Real-time image processing plays a major role in several applications in the academic and industrial field. As an example, the application in a modern industrial environment includes camera data to handle the production of complex components. In robotic applications, real-time image processing is crucial to enable a fast movement of robot arms. Last but not least, advanced driver assistance systems in the automotive domain, and recent achievements for autonomous driving would not be possible without real-time image processing. This special issue collects recent research results within this domain of research and presents scientific achievements regarding the algorithms and architectures for the design of real-time image-processing systems.

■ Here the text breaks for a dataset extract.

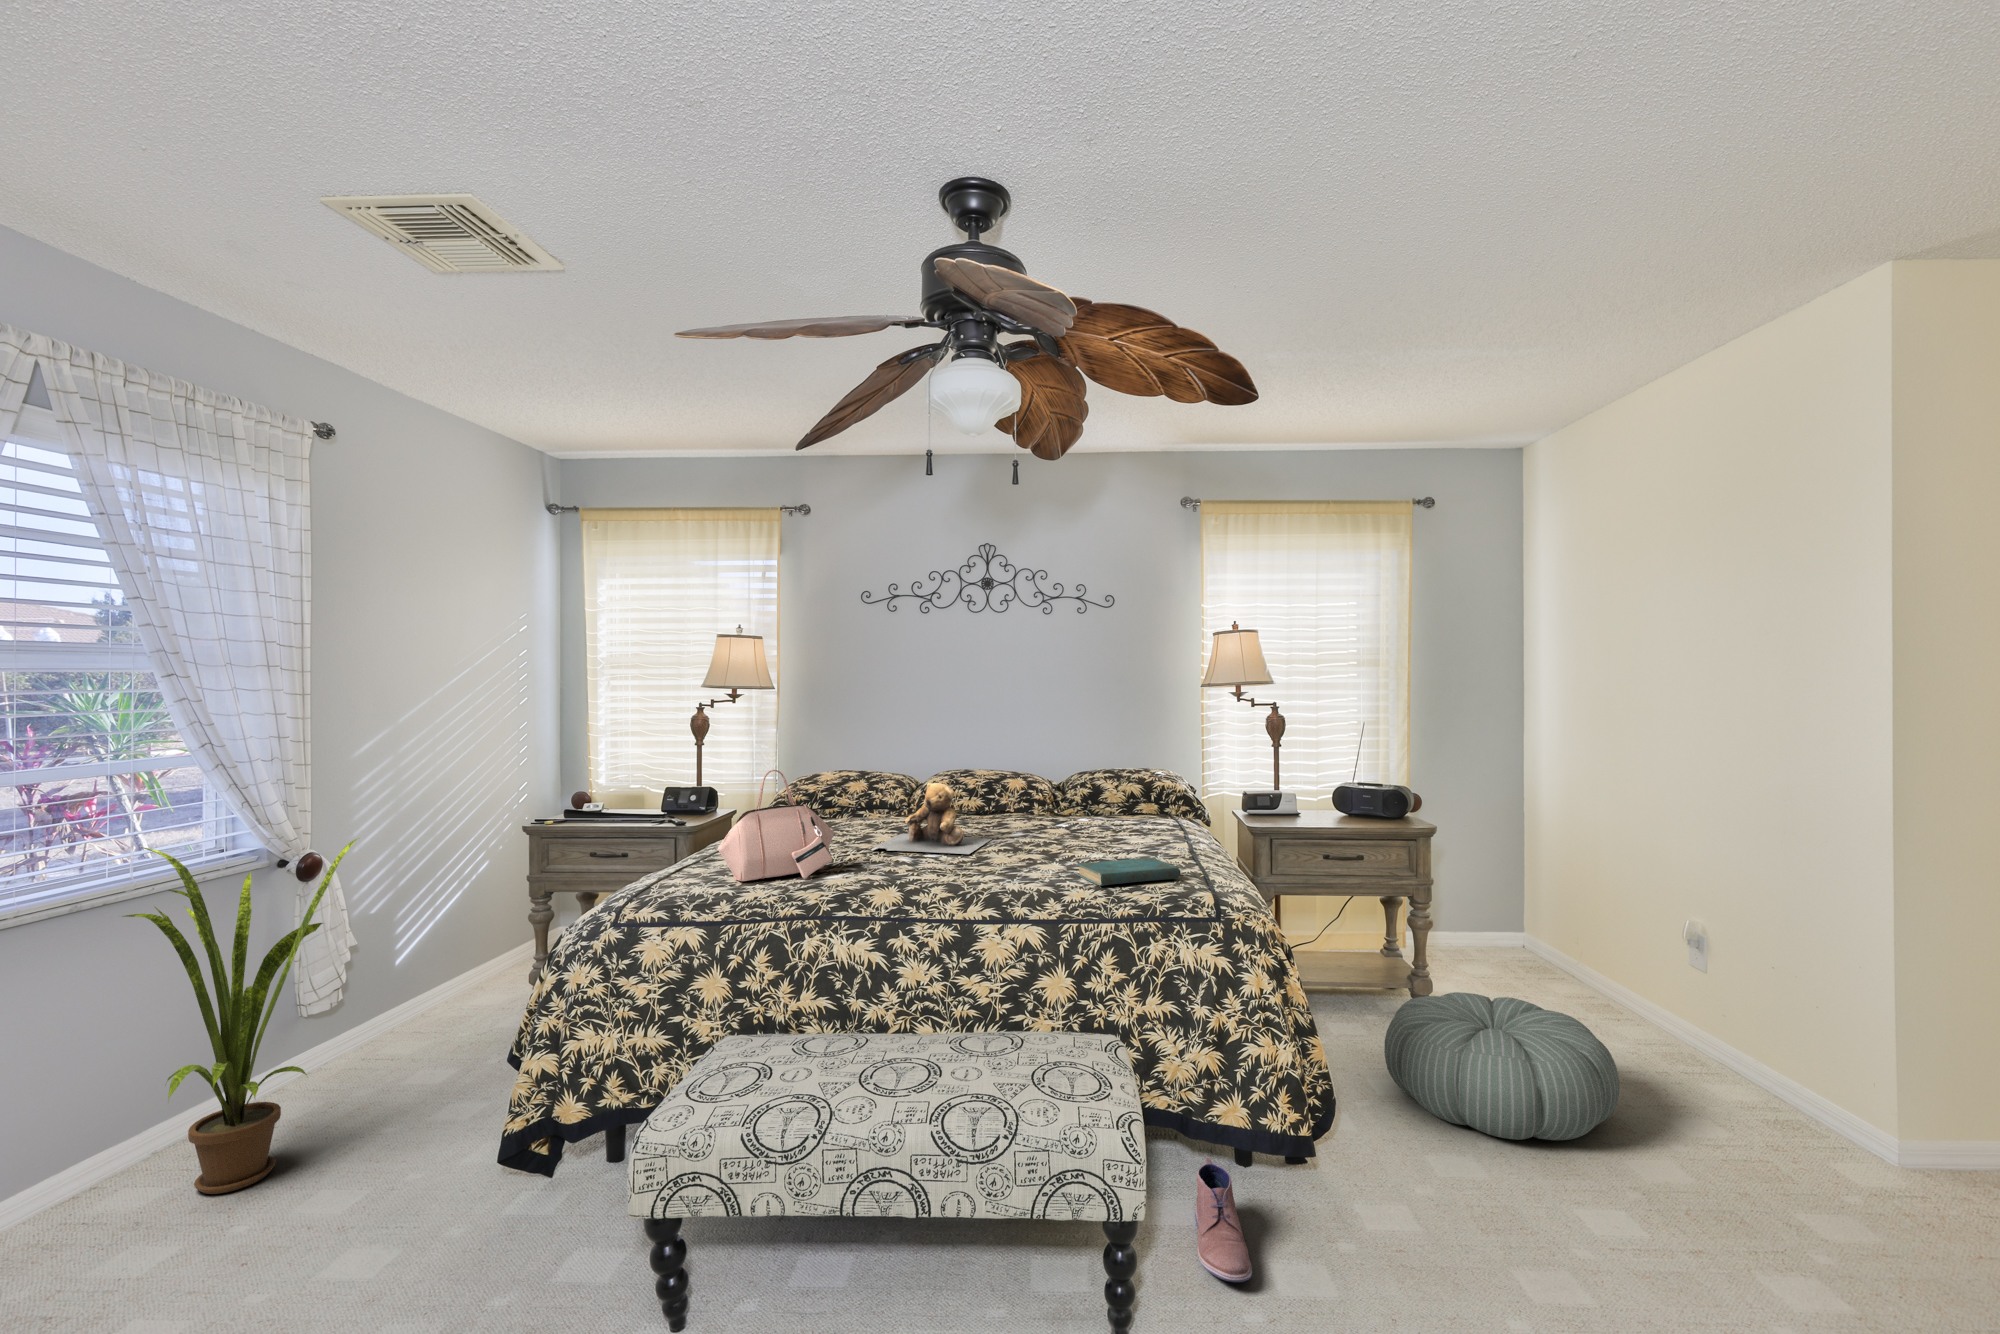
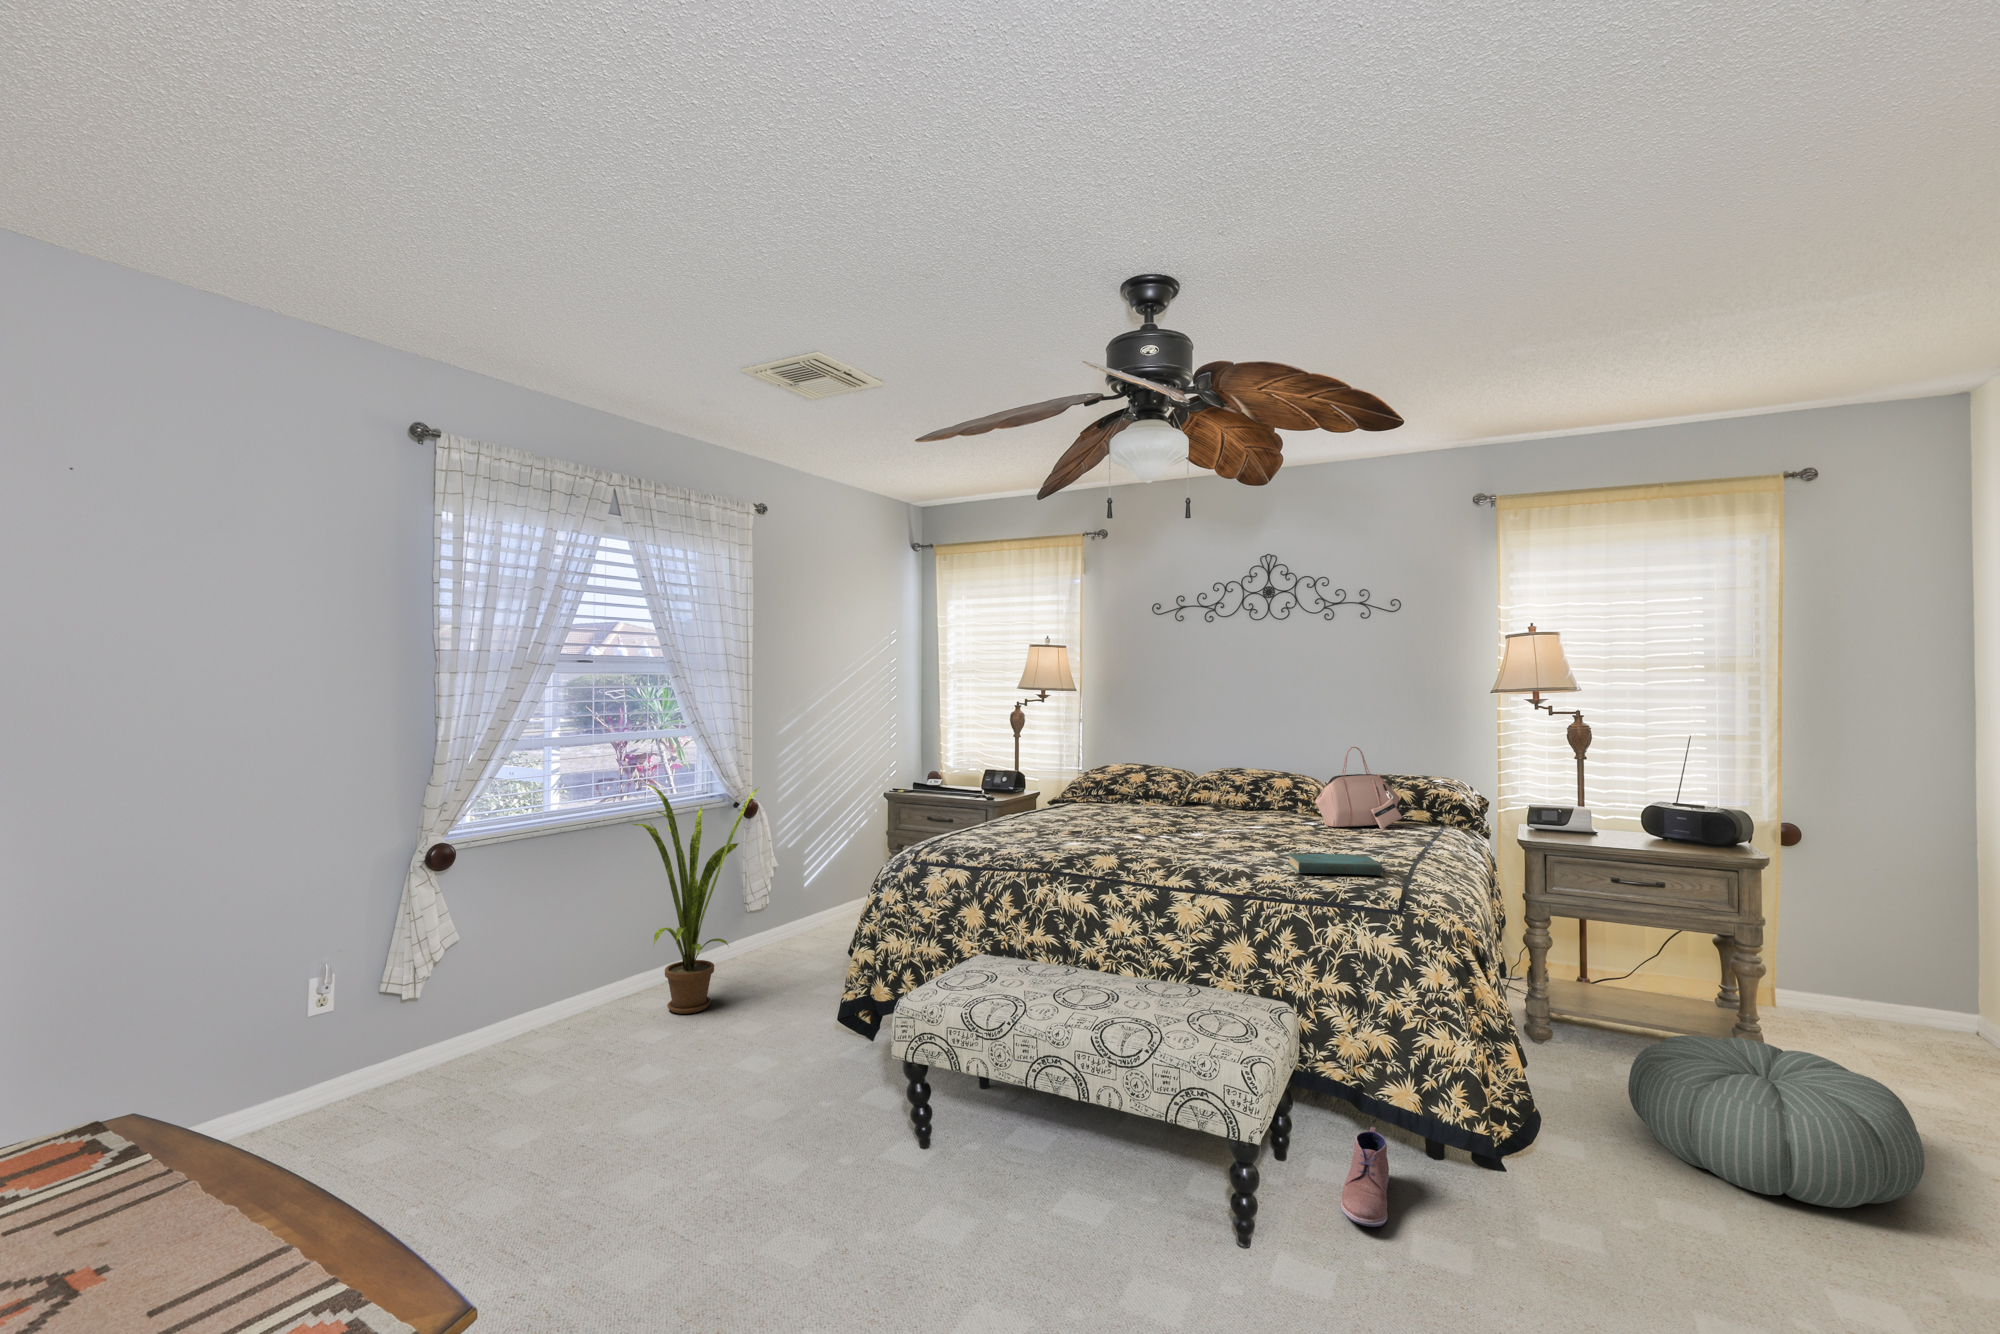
handbag: present [718,770,834,881] -> present [1315,747,1402,829]
teddy bear: present [871,783,992,854] -> none [1124,775,1238,839]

In this special issue, contributions from the domain of applications such as motion estimation hardware for H.264 multi-view video coding [1], a hardware implementation for traffic road sign detection [2] and identification system and retinal blood vessel segmentation in high-resolution fundus images [3] are collected. An additional contribution in this domain can be found in the manuscript [4], Three-level Pipelined Multi-Resolution Integer Motion Estimation Engine with Optimized Reference Data Sharing Search for AVS. This variety of applications shows the benefit of underlying hardware such as FPGA for maximal parallel execution of algorithms and multicore platforms. The hardware architecture-oriented contributions show specialized hardware blocks for an improved data throughput. The paper “Hardware implementation-oriented fast intra-coding based on down sampling information for HEVC” [5] and also “Optimizing memory bandwidth exploitation for OpenVX applications on embedded many-core accelerators” [6] show such approaches. This is underlined with the paper [7], “Accelerated Image Factorization Based on Improved NMF Algorithm” where specific algorithms are in the focus of the manuscript. Additionally, papers where an optimized integration of algorithms on hardware has been reported, including their evaluation, are within this special issue. The paper [8], targets even VLSI integration. The paper “Real-time hardware–software embedded vision system for ITS smart camera implemented in Zynq SoC” [9] shows exactly such an approach. Furthermore, the paper [10], “Heterogeneous SoC-based Acceleration of MPEG-7 Compliance Image Retrieval Process”, also refers to a SoC-based approach for image processing. In the area of optimization, the paper “Parallel Light Speed Labeling: an efficient connected component algorithm for labeling and analysis on multi-core processors” [11] and “A linked list run-length-based single-pass connected component analysis for real-time embedded hardware” [12] are completing this excellent special issue.

The contributions span an excellent view over a highly important topic which will even increase the impact in future applications, e.g., coming from the domain of machine learning and its deployment in industrial internet of things applications.

We thank all authors and reviewers for their excellent work and contributions to that outstanding special issue.